E se così fosse vorremmo conoscerne il nome, lo vorrebbe conoscere tutt’Italia, proprio per esorcizzare la paura dell’uomo nero che, fisiologicamente e strumentalmente da parte di alcuni, si è innescata da questa brutta storia. Che è una storia di violenza, di pubblica sicurezza e non di razzismo. Il punto è tutto qui. Perché forse bisognava ascoltare gli allarmi lanciati da alcuni amministratori prima del cosiddetto raduno peraltro non autorizzato. Ed era anche alquanto prevedibile che si sarebbero potute verificare tensioni e situazioni pericolose visto l’alto numero di partecipanti e l’abbondante uso di alcolici al seguito. Degenerazioni violente con altri protagonisti sono capitate di recente a Jesolo, Lucca, Chieti e in molte altre città italiane. O vogliamo dimenticare le aggressioni sessuali in Piazza Duomo a Milano a Capodanno? La verità è che quella dei giovani violenti sta cominciando a diventare una deriva, che se non arginata può diventare oltremodo pericolosa e non più recuperabile. Il problema della marginalizzazione giovanile, poi, coinvolge figli di migranti e non. I fenomeni delle baby gang e del teppismo metropolitano sono solo uno dei sintomi di questo malessere sociale ed esistenziale, ma anche la riprova dell’urgenza di avviare o rafforzare tutti quei percorsi ed interventi educativo-sociali volti all’integrazione e all’inclusione dei giovani stranieri di seconda o terza generazione. Proprio per scongiurare la loro ghettizzazione, nociva per loro e anche per noi. Che poi già questo noi/loro è veramente insopportabile,  e sappiamo bene che molti politici ci inzuppano il biscotto. Ma il problema c’è, esiste.

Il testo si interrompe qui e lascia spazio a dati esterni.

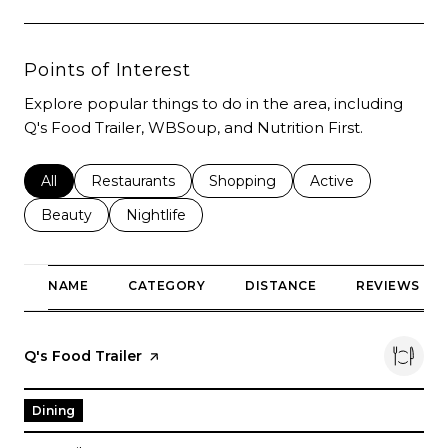
Points of Interest
Explore popular things to do in the area, including
Q's Food Trailer, WBSoup, and Nutrition First.
Search businesses related to
All
Search businesses related to
Restaurants
Search businesses related to
Shopping
Search businesses r
Active
Search businesses related to
Beauty
Search businesses related to
Nightlife
NAME
CATEGORY
DISTANCE
REVIEWS
Visit the
Q's Food Trailer
page on Yelp
Dining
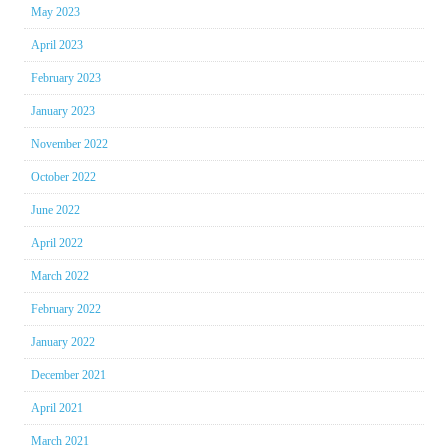
May 2023
April 2023
February 2023
January 2023
November 2022
October 2022
June 2022
April 2022
March 2022
February 2022
January 2022
December 2021
April 2021
March 2021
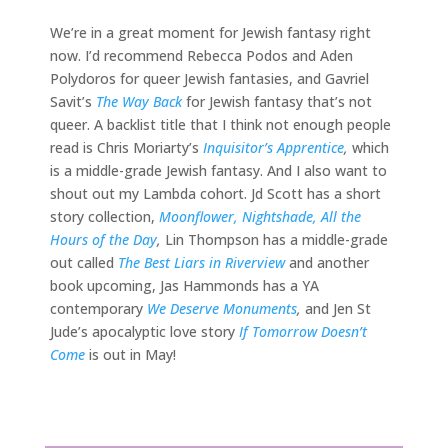
We’re in a great moment for Jewish fantasy right
now. I’d recommend Rebecca Podos and Aden
Polydoros for queer Jewish fantasies, and Gavriel
Savit’s
The Way Back
for Jewish fantasy that’s not
queer. A backlist title that I think not enough people
read is Chris Moriarty’s
Inquisitor’s Apprentice
,
which
is a middle-grade Jewish fantasy. And I also want to
shout out my Lambda cohort. Jd Scott has a short
story collection,
Moonflower, Nightshade, All the
Hours of the Day
,
Lin Thompson has a middle-grade
out called
The Best Liars in Riverview
and another
book upcoming, Jas Hammonds has a YA
contemporary
We Deserve Monuments
,
and Jen St
Jude’s apocalyptic love story
If Tomorrow Doesn’t
Come
is out in May!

E sarebbe da stolti fingere di non vederlo. Non dimentichiamoci che nella vicina Francia sono anni che si verificano episodi simili nelle tristemente famose Banlieue, ove gli immigrati di seconda e pure terza generazione non sono mai riusciti ad integrarsi e si sentono, e per molti versi lo sono, ghettizzati dalla popolazione francese. Invece di imparare dagli errori dei cugini d’oltralpe stiamo facendo la stessa cosa, se non di peggio. Perché l’integrazione è possibile, oltre che preziosa. Ma costa fatica da ambo le parti, non è scontata, non casca dal cielo perché volenti o nolenti proveniamo da culture diverse. Nascondersi dietro un dito e soprattutto dietro l’insopportabile politicaly correct fa solo danni e non è costruttivo. Dal canto loro questi ragazzi dicono che si sentono emarginati, che non si sentono italiani e quindi, neanche troppo velatamente, ci addossano le colpe di tutto. E sono loro stessi per primi a definirsi neri. Una auto identificazione, questa, che può far pericolosamente gola anche ad alcuni bianchi italiani che vivono nell’emarginazione delle periferie. Quel che è certo, è che tra i giovani tutti vi è un forte bisogno di riconoscimento, di identità. Un’identità troppo spesso negata proprio in virtù di quel politicaly correct di cui sopra, e del volemose bene siamo tutti uguali. Certo che siamo tutti uguali, ma anche tutti diversi, e vivaddio che sia così. Il pericolo sta proprio nell’indifferenza della differenza, in quel siamo tutti uguali sempre e comunque e ad ogni costo, che mortifica innanzitutto chi proviene da culture e vissuti diversi. E che fa dimenticare a noi il lavoro certosino e quotidiano che deve necessariamente esserci a monte di qualsiasi forma d’accoglienza.